Your template has three arguments, a type, and two constants of a known best fit type, but your templated
operator<<
takes an instantiation of the template with three types.
template<class Int_T = int, typename Best_Fit<Int_T>::type Min_Range
= std::numeric_limits<Int_T>::min(), // constant!
typename Best_Fit<Int_T>::type Max_Range
= std::numeric_limits<Int_T>::max() // constant!
>
class Int
//...
template<class Int_T>
std::ostream& operator<<(std::ostream& out,
const Int<Int_T,
Best_Fit<Int_T>::type, // type!
Best_Fit<Int_T>::type // type!
>& obj)
我通常建议类模板在类定义中定义(使用 friend
在该上下文中定义一个自由函数)因为这个特殊的原因,在类模板中获取类型是很容易的,容易在其外失效。还有一些其他的差异(像事实,如果运算符被定义在类中,那么它只能通过ADL访问 - 无论你也决定在外部声明)

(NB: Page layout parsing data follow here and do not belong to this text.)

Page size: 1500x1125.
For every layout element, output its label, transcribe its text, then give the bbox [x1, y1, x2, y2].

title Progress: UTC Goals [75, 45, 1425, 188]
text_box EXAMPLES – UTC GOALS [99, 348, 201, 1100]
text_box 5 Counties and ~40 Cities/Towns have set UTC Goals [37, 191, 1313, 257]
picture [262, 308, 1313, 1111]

I usually recommend that operator overloads of class templates are defined inside the class definition (use
friend
to define a free function in that context) for this particular reason, it is trivial to get the types right inside the class template, and easy to fail outside of it. There are a couple other differences (like the fact that if the operator is defined inside the class then it will only be accessible through ADL --unless you also decide to declare it outside)
template<class Int_T = int, typename Best_Fit<Int_T>::type Min_Range
= std::numeric_limits<Int_T>::min(), // constant!
typename Best_Fit<Int_T>::type Max_Range
= std::numeric_limits<Int_T>::max() // constant!
>
class Int {
friend // allows you to define a free function inside the class
std::ostream& operator<<( std::ostream& out,
Int const & obj ) { // Can use plain Int to refer to this
// intantiation. No need to redeclare
// all template arguments
return out << obj.get_data();
}
};
这篇关于缺少运算符<<但它在那里的文章就介绍到这了,希望我们推荐的答案对大家有所帮助,也希望大家多多支持!